The core lineup of the group formed in Cleveland, Ohio in 1969 under the name The Sunrise, as which they would record a local 45 single that immediately disappeared. Undeterred the band flirted with a name change to Speed before replacing their keyboard player and bassist and settling on the name Dragonwyck. This is their second album, having come a few years after their debut which was recorded mostly live at a club where the band frequently played. The group would record another single a year later (both sides of which are included on this CD issue) before disbanding altogether later that year. While guitarist Tom Brehm resurrected the name Dragonwyck in 2006 for a brief European club tour using studio musicians, this album really represents the end of the short-lived quintet.

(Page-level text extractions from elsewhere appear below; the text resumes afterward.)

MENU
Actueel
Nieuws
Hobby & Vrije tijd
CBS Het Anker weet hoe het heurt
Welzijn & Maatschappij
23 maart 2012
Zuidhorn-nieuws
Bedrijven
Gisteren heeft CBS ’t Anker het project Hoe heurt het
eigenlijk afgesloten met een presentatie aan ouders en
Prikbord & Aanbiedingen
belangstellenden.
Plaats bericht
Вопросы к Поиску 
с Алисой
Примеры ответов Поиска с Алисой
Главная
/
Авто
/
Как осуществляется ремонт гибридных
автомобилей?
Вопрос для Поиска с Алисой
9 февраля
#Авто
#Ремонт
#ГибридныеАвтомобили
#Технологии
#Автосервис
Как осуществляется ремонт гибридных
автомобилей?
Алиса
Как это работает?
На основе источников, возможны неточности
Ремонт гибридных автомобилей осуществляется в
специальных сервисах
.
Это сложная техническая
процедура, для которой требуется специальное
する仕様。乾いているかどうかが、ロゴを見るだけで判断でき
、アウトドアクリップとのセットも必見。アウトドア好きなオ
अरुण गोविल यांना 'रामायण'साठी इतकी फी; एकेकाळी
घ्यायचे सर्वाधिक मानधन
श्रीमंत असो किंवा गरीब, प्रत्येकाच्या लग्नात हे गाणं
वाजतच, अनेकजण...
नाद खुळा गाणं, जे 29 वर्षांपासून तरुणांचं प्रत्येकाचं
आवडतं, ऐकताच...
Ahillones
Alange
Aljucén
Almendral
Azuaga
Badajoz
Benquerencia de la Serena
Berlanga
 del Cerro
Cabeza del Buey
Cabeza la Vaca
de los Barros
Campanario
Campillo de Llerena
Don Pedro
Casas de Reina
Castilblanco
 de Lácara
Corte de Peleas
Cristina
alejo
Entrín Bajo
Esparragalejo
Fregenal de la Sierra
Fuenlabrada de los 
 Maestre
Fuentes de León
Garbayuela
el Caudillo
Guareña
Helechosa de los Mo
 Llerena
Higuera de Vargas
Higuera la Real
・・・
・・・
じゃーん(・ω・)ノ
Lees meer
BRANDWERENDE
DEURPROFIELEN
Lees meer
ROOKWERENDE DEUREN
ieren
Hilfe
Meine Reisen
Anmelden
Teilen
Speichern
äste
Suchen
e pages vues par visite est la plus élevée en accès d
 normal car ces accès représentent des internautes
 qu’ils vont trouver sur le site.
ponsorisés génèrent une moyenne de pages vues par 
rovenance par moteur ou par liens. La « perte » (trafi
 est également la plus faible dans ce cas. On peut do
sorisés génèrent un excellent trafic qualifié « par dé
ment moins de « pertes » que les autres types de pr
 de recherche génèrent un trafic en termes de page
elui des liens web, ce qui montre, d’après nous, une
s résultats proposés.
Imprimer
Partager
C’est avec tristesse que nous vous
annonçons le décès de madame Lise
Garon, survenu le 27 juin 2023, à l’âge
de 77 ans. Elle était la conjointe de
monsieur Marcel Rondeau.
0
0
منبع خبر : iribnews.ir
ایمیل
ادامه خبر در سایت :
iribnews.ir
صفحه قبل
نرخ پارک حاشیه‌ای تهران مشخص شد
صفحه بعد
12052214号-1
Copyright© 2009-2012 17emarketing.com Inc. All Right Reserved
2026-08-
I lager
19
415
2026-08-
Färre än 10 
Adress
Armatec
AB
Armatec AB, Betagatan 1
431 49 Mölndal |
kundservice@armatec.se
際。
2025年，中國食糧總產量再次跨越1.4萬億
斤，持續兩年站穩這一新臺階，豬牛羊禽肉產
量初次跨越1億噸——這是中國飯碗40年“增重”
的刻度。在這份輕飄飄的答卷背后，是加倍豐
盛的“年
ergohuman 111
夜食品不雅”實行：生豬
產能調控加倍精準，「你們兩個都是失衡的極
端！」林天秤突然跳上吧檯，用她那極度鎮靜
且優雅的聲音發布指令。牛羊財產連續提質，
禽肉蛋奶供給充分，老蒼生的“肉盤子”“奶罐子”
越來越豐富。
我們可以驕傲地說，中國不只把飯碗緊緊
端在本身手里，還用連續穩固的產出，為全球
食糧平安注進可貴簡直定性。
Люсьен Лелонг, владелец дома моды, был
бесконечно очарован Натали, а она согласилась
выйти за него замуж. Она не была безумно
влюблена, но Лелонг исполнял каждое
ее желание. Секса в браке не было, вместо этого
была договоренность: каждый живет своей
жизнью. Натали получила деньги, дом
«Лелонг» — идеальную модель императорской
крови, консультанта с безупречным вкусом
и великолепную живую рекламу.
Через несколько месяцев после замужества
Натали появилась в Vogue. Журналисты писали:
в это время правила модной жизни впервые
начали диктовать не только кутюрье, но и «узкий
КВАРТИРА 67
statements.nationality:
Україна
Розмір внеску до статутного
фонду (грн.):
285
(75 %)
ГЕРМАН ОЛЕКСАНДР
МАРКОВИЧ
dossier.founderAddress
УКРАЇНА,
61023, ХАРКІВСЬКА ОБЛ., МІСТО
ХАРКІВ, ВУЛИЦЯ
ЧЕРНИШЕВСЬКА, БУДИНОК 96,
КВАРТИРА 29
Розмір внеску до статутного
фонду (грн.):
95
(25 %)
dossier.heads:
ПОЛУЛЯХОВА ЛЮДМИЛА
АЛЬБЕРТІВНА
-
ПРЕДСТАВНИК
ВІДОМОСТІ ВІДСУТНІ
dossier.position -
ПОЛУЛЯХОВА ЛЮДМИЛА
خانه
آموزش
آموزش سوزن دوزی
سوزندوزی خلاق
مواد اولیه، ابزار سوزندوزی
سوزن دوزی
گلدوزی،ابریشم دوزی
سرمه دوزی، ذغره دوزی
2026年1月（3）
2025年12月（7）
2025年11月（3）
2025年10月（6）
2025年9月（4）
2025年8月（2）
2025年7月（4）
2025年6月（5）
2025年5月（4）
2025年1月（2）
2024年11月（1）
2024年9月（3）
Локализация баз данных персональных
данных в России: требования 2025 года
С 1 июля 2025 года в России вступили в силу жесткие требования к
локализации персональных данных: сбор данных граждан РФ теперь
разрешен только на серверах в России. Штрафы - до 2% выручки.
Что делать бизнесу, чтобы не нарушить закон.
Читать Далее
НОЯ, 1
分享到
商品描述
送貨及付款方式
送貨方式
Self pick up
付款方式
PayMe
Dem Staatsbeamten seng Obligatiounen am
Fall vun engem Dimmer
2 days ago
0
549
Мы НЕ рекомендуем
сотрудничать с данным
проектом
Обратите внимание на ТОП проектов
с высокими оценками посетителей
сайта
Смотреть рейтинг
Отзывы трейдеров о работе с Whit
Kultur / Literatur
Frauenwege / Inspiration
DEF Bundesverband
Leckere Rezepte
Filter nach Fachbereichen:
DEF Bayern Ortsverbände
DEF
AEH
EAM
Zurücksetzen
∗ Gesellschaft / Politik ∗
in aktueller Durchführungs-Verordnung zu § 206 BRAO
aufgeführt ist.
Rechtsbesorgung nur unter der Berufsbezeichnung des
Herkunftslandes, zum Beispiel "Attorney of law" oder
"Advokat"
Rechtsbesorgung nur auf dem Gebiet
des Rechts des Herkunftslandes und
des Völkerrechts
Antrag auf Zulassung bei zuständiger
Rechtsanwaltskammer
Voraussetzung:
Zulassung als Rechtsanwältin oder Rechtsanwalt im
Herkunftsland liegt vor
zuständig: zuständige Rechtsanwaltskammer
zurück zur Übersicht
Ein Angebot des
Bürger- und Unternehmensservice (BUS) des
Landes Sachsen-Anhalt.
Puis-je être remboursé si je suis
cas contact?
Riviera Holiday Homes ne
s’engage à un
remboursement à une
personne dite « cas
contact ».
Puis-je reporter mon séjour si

The band has a handful of notable characteristics that set them apart from so many similar flash-in-the- pan stories of that era. First, lead singer Bill Pettijohn delivers an uncanny Jim Morrison imitation on many of these songs (“He Loves You” and “Freedom Son” in particular). Keyboardist John Hall is the other curio here, bouncing between John Pinder and Ray Manzarek on mellotron, Hammond and moog. And speaking of the Moody Blues, Pettijohn also does a pretty good Justin Hayward on “Lady” and “Forever only Last a Little While”. The band doesn’t attempt to hide their influences, with Pettijohn having appeared on the Jerry Springer Show to tout his Doors cover band and Dragonwyck having been known to play the entire Moody’s album “Days of Future Passed” at live shows in the early seventies.

But beyond the band’s early ‘tribute’ sensibilities there’s some decent music here as well, and at least these are all original compositions. Guitarist Tom Brehm plays some tasty psych guitar that, if nothing else, demonstrates the difference between British and American music of that day with a tendency toward copious layers of heavy and loud licks. Hall’s mellotron includes string tracks on songs like “Dead Man” which both reinforce the Moody’s vibe and give the music a richness to complement the guitars and drums.

The two bonus tracks are from the band’s last recording, a 45 single released in 1974 with pretty much no distribution or promotion. These are more pop-flavored tracks with piano replacing the mellotron, and a straight-ahead rock rhythm rather than the meandering psych arrangements of the band’s earlier work.

This is a decent album to listen to today, but it is certainly understandable why it (and the band) didn’t take off in 1973. Today we have a nostalgic and artistic appreciation for great sixties psych; but when Dragonwyck were donning capes and playing this stuff in the clubs of 1973-74 they were unfortunately already an anachronism. Three stars for the solid musicianship and for playing original material despite having a strong tribute-band vibe, but not quite essential.